If $\left( {7!} \right)!$ is divisible by ${\left( {7!} \right)^{k!}}\left( {6!} \right)$ the $k$ can be
A. 2
B. 3
C. 5
D. 6

Answer 1

Expand the factorial of 7 and 6 using the property $n! = n.\left( {n - 1} \right)....3.2.1$ and rewrite the given expression. Then, use hit and trial method to find the what value of $k$ will divide $\left( {7!} \right)!$ by ${\left( {7!} \right)^{k!}}\left( {6!} \right)$.

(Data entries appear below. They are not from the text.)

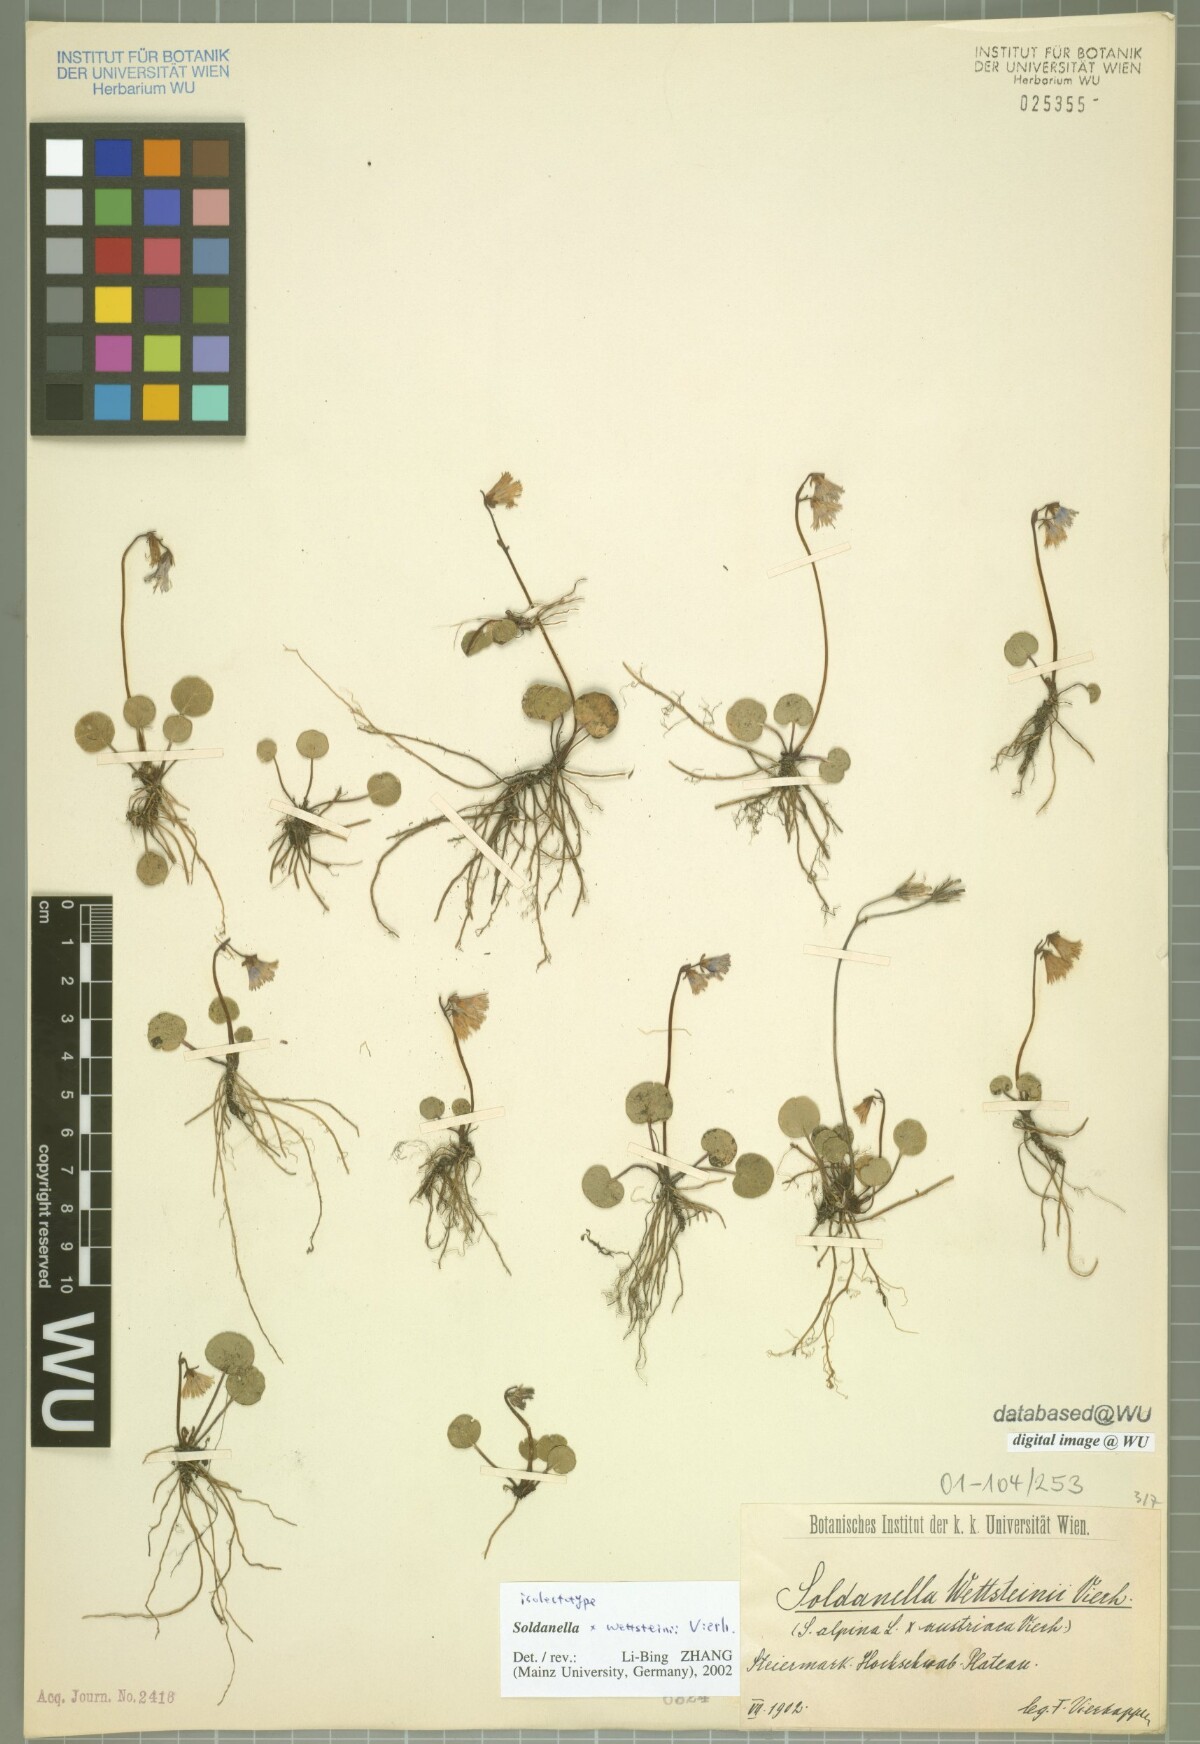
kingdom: Plantae
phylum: Tracheophyta
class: Magnoliopsida
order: Ericales
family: Primulaceae
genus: Soldanella
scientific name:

Complete step by step solution:
We know that $n! = n.\left( {n - 1} \right)....3.2.1$
Then, we have $7! = 7.6.5.4.3.2.1 = 5040$
And $6! = 6.5.4.3.2.1 = 720$
Then, we are given that $\left( {5040} \right)!$ is divisible by ${\left( {5040} \right)^{k!}}\left( {720} \right)$
That is,
$\dfrac{{\left( {5040} \right)!}}{{{{\left( {5040} \right)}^{k!}}\left( {720} \right)}}$
Now, we have to find the value of $k$ such that $\left( {7!} \right)!$ is divisible by ${\left( {7!} \right)^{k!}}\left( {6!} \right)$
We will find the value of $k$ by hit and trial method.
Let $k = 2$
$\dfrac{{\left( {5040} \right)!}}{{{{\left( {5040} \right)}^{2!}}\left( {720} \right)}}$
Now, $2! = 2.1 = 2$
$\dfrac{{\left( {5040} \right) \times \left( {5039} \right) \times \left( {5038} \right).....\left( {721} \right) \times \left( {720} \right)!}}{{\left( {5040} \right) \times \left( {5040} \right) \times \left( {720} \right)!}}$
Which can be simplified as
$\dfrac{{\left( {5039} \right) \times \left( {5038} \right).....\left( {721} \right)}}{{\left( {5040} \right)}}$
Clearly, 5040 will divide the numerator completely as $5040 = 1260 \times 4$

Hence, the value of $k$ can be 2.
Thus, option A is correct.

Note:
A factorial is a number that multiplies the number by every other number that is less than it. The expansion of $n!$ is $n.\left( {n - 1} \right)....3.2.1$. It helps in counting permutations and combinations. Also, we say a number has completely divided when no remainder is left after division.